Prompt: Reproduce part of the passage below on GPT detectors and non-native writers word for word, starting at the words "That has some" and stopping after "as their own.".

Page excerpt:
··········
Like when you’re driving. Mirror, signal, manoeuvre, feed the wheel, and all that.
Effectively the research found that non-native writers were being more conservative and predictable in how they used language and structure.
That has some quite serious implications. As well as false, unfounded or unprovable allegations, the researchers point out that if non-native writing is more consistently flagged as GPT, we may end up in a situation of ironically causing non-native writers to use GPT to refine their vocabulary and linguistic diversity to sound more native.
And given non-native speakers may use GPT legitimately as a way to improve their English, they’re subsequently more likely to adopt grammatical structures that are common in GPT models as their own.
This all raises huge and serious questions about the use of those tools. Even if accompanied by investigations, this is all the problems we’re familiar with with “stop and search”, only on steroids – and almost certainly would represent a new artefact of institutional racism. It has to stop.
This isn’t just about international or non-native speaking students either. Plenty of students are less confident than others, and so display less creativity/flair in their writing.
We see this a lot at Wonkhe with new writers. There’s a tendency to include phrases like “In conclusion”, already a classic GPT trope, where we would encourage the writer to signal in more creative ways that they’re summing up.
And plenty of students that are recruited on potential rather than traditional academic attainment will be less skilled at that kind of writing.
··········
Source data:
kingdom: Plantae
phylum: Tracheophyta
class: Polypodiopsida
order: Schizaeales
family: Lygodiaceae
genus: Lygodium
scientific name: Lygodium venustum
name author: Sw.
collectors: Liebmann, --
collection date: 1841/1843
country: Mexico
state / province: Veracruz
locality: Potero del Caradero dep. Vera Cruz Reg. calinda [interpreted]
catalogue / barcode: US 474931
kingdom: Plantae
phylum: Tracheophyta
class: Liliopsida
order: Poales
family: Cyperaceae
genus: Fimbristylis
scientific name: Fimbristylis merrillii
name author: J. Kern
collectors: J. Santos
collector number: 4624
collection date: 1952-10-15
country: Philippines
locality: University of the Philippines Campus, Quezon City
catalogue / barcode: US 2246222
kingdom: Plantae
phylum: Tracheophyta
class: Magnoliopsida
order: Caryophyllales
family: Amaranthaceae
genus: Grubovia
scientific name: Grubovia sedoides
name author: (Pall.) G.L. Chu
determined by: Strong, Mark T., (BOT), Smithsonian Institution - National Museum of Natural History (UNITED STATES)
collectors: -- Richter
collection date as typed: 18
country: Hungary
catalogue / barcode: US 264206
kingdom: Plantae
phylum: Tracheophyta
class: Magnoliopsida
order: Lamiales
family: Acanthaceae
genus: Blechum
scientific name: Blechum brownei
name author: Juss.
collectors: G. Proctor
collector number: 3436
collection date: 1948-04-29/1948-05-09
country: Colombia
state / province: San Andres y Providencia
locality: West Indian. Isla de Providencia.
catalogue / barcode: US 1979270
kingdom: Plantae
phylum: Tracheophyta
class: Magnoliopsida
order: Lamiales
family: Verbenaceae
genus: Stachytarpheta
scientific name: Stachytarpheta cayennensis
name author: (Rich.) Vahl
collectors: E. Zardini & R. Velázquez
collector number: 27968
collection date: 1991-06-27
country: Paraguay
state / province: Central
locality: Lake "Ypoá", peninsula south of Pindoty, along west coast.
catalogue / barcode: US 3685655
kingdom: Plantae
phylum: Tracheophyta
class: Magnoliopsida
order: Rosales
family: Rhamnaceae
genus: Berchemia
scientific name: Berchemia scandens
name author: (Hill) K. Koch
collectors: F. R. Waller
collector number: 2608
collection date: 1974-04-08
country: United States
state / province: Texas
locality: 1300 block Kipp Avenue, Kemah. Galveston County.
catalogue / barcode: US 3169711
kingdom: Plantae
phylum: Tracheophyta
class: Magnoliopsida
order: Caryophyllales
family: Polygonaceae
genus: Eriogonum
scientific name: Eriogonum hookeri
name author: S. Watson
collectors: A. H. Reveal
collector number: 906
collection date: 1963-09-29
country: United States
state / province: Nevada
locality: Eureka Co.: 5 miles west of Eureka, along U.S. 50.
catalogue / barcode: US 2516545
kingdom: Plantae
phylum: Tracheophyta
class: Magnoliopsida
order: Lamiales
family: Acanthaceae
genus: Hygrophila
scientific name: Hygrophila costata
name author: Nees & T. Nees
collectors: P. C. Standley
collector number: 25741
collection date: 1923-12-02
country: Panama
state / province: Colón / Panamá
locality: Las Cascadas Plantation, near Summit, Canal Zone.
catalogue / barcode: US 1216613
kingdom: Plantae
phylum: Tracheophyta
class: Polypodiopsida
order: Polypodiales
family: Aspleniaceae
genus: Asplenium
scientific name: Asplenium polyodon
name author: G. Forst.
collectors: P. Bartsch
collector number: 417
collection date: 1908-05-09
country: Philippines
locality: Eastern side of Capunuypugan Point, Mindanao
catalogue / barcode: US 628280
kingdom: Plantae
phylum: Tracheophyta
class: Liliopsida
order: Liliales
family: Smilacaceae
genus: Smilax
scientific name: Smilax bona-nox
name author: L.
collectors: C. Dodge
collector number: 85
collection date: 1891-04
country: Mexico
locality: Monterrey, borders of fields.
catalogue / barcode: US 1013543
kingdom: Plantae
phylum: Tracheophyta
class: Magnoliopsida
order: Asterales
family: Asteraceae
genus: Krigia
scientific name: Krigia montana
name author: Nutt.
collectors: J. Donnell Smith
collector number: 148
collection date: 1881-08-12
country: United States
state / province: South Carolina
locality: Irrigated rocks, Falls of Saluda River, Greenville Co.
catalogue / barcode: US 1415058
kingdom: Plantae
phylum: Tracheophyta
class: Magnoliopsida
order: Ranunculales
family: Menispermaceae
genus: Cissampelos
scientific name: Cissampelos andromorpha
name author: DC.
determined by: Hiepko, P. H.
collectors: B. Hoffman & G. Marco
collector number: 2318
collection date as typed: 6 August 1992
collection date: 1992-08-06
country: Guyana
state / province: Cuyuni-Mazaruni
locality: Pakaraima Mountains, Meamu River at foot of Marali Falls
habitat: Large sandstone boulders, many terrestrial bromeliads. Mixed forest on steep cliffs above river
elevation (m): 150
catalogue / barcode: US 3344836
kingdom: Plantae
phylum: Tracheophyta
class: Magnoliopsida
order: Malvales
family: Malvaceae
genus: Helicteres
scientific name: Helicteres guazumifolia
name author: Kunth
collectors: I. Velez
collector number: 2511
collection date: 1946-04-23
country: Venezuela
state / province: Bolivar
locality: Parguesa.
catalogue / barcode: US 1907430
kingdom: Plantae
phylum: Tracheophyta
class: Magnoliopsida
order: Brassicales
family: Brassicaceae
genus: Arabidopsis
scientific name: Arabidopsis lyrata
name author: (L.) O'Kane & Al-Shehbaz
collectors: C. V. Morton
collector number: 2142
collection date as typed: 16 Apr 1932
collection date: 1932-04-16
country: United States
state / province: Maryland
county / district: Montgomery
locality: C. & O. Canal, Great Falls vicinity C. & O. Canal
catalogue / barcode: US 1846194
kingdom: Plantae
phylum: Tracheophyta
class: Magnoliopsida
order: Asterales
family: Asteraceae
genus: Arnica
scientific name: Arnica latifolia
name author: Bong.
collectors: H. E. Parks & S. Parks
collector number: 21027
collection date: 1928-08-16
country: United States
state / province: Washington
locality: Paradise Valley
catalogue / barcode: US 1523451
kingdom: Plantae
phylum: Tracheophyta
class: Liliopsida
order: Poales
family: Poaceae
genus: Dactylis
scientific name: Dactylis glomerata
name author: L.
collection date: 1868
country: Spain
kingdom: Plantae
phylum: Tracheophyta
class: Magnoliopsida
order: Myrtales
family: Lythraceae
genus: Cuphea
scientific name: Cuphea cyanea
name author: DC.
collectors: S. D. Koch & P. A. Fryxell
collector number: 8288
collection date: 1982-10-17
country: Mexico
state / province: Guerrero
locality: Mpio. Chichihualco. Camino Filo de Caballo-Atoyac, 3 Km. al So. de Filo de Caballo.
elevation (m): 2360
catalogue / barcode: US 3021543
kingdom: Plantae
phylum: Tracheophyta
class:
··········
Your response:
That has some quite serious implications. As well as false, unfounded or unprovable allegations, the researchers point out that if non-native writing is more consistently flagged as GPT, we may end up in a situation of ironically causing non-native writers to use GPT to refine their vocabulary and linguistic diversity to sound more native.
And given non-native speakers may use GPT legitimately as a way to improve their English, they’re subsequently more likely to adopt grammatical structures that are common in GPT models as their own.